Итак, пройдет вековая цепь колец этой поступи сознания, и, в конце концов, ничего не оформится и ничего не определится, следовательно, ни бытие, ни сознание не есть нечто существенное, как только фикция представлений, венчающихся образом, это единственная возможная действительность идеализма, на которой стоит человек. Стоя на этой возможности, мы можем посмотреть вниз, немного снять свое зрение с образа-лика на низ, на все то, что окружает этот образ, и мы увидим, что творится у подошвы образа.
Мы должны же осознать, что образ это есть «лик милый-премилый, образ добрый, образ справедливый», на который направлены наши глаза, и того <мы> не замечаем и не видим, что творится внизу, там идет давка штыковая, пушечная, дробление черепов, и ноги и дороги в крови[65].
Так, в погоне за образом люди, как маленькие дети, гоняясь за прекрасной бабочкой, падают и разбиваются. Но если удается поймать образ или бабочку красивую, то она при прикосновении повреждается и становится без-образна. Так каждый образ красив и мил, пока не обратился в действительность, там он смешается с кровью, будет забрызган кровью и оплеван.

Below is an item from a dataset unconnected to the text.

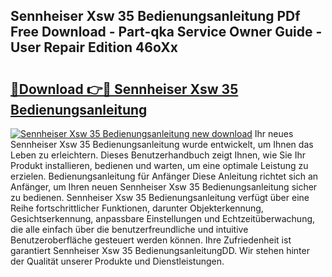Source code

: ## Sennheiser Xsw 35 Bedienungsanleitung PDf Free Download - Part-qka Service Owner Guide - User Repair Edition 46oXx

# <h2><a href="http://df44rr.blite.top/?on=Sennheiser+Xsw+35+Bedienungsanleitung">🔗Download 👉🔴 Sennheiser Xsw 35 Bedienungsanleitung</a></h2>

[![Sennheiser Xsw 35 Bedienungsanleitung new download](https://i.imgur.com/lujVjoI.png)](http://df44rr.blite.top/?on=Sennheiser+Xsw+35+Bedienungsanleitung)
Ihr neues Sennheiser Xsw 35 Bedienungsanleitung wurde entwickelt, um Ihnen das Leben zu erleichtern. Dieses Benutzerhandbuch zeigt Ihnen, wie Sie Ihr Produkt installieren, bedienen und warten, um eine optimale Leistung zu erzielen. Bedienungsanleitung für Anfänger Diese Anleitung richtet sich an Anfänger, um Ihren neuen Sennheiser Xsw 35 Bedienungsanleitung sicher zu bedienen. Sennheiser Xsw 35 Bedienungsanleitung verfügt über eine Reihe fortschrittlicher Funktionen, darunter Objekterkennung, Gesichtserkennung, anpassbare Einstellungen und Echtzeitüberwachung, die alle einfach über die benutzerfreundliche und intuitive Benutzeroberfläche gesteuert werden können. Ihre Zufriedenheit ist garantiert Sennheiser Xsw 35 BedienungsanleitungDD. Wir stehen hinter der Qualität unserer Produkte und Dienstleistungen.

Итак, нельзя касаться руками картины и образа, чтобы не засалить ее, его. Так, нельзя иметь надежды <на то>, чтобы люди были созданы по образу и подобию образа. Отсюда остается один выход — это недвижность перед образом, поэтому <люди> пытаются сделать его святыней, чтобы никто не смел, коснуться пальцем.
Поэтому возник Бог как нечто окончательное, недвижное, к этой неподвижности, <и мы> стремимся.
Искусство не лишено этого пути, поскольку оно идет теми же дорогами, по которым идет сознание вождя и за ним движущихся масс. Вождь, страдающий галлюцинацией, видением образа своей идеи, просит верить идущих, ибо им не суждено видеть это видение, его может видеть только вождь или единицы, страдающие теми же галлюцинациями (в большей степени страдают ближайшие ученики его). Но чтобы помочь массам и не оставить их только в одной вере, то вождь приглашает ученых и художников, чтобы по его рассказам они изобразили это видение, одни в форме предметов утилитарных, другие в форме художественных изображений. О наивный художник и ученый, как легко вас запутать, но выпутать очень трудно! Вот почему вас признают вожди и священники, ибо вы в точности изображаете видение, ясно некую реальность будущей жизни, сотворенной по этим видениям вождей. Вы образописатели.
Теперь должны быть и ясны те все нападки на ту часть Искусства, которая стала без-образной, беспредметной.
Итак, огромное событие наступило в области живописного Искусства, такое, какого история не знает, не знает того великого напряжения чувств у живописцев, победивших оба центра, сознание и подсознание; <живописцы> притемнили их совершенно, результатом чего и получилось постепенное распадение образа и предметов, наступило постепенное выпадение из поля зрения и чувств всего, привнесенного иными поведениями человека, его сознательных и подсознательных элементов.
Это состояние живописи надо считать самым выдающимся в ее истории, это был выход к Искусству как таковому, независимому от всех других элементов и жизни и мировоззрений. В этом выходе живописец должен был уже не почувствовать, а осознать, что он вышел в беспредметность, т. е. в такое место, на котором он должен построить живописное пространство, выразить живопись как таковую и сделать Искусство вне всех партий и предметно-религиозных идей.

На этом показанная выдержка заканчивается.